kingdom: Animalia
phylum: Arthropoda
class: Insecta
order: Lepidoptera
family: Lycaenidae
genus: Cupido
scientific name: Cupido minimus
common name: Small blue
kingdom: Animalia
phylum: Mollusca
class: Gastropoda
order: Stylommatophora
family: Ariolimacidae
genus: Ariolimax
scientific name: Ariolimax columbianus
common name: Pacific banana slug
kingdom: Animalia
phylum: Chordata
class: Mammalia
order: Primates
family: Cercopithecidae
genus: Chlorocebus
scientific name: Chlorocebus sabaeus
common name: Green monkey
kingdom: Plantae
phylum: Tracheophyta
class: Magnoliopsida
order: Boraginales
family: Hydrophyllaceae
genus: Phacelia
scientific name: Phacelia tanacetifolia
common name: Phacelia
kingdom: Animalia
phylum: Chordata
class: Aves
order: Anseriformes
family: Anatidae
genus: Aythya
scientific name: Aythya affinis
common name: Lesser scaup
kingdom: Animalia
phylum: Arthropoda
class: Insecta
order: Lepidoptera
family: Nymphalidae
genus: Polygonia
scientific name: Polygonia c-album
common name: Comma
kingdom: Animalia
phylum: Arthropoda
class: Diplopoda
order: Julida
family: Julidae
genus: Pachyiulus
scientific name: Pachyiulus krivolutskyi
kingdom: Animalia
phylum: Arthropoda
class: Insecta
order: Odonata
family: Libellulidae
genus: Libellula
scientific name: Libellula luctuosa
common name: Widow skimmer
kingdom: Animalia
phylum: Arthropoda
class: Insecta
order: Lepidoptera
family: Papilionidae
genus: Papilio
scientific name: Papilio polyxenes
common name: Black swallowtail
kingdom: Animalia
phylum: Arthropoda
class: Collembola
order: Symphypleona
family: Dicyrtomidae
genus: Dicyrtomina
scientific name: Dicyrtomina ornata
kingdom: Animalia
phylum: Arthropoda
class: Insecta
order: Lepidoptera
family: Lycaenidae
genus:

★ ★ ★

• What you should do:
Reproduce every line of the entries above word for word.

• Solution to this problem:
kingdom: Animalia
phylum: Arthropoda
class: Insecta
order: Lepidoptera
family: Lycaenidae
genus: Cupido
scientific name: Cupido minimus
common name: Small blue
kingdom: Animalia
phylum: Mollusca
class: Gastropoda
order: Stylommatophora
family: Ariolimacidae
genus: Ariolimax
scientific name: Ariolimax columbianus
common name: Pacific banana slug
kingdom: Animalia
phylum: Chordata
class: Mammalia
order: Primates
family: Cercopithecidae
genus: Chlorocebus
scientific name: Chlorocebus sabaeus
common name: Green monkey
kingdom: Plantae
phylum: Tracheophyta
class: Magnoliopsida
order: Boraginales
family: Hydrophyllaceae
genus: Phacelia
scientific name: Phacelia tanacetifolia
common name: Phacelia
kingdom: Animalia
phylum: Chordata
class: Aves
order: Anseriformes
family: Anatidae
genus: Aythya
scientific name: Aythya affinis
common name: Lesser scaup
kingdom: Animalia
phylum: Arthropoda
class: Insecta
order: Lepidoptera
family: Nymphalidae
genus: Polygonia
scientific name: Polygonia c-album
common name: Comma
kingdom: Animalia
phylum: Arthropoda
class: Diplopoda
order: Julida
family: Julidae
genus: Pachyiulus
scientific name: Pachyiulus krivolutskyi
kingdom: Animalia
phylum: Arthropoda
class: Insecta
order: Odonata
family: Libellulidae
genus: Libellula
scientific name: Libellula luctuosa
common name: Widow skimmer
kingdom: Animalia
phylum: Arthropoda
class: Insecta
order: Lepidoptera
family: Papilionidae
genus: Papilio
scientific name: Papilio polyxenes
common name: Black swallowtail
kingdom: Animalia
phylum: Arthropoda
class: Collembola
order: Symphypleona
family: Dicyrtomidae
genus: Dicyrtomina
scientific name: Dicyrtomina ornata
kingdom: Animalia
phylum: Arthropoda
class: Insecta
order: Lepidoptera
family: Lycaenidae
genus:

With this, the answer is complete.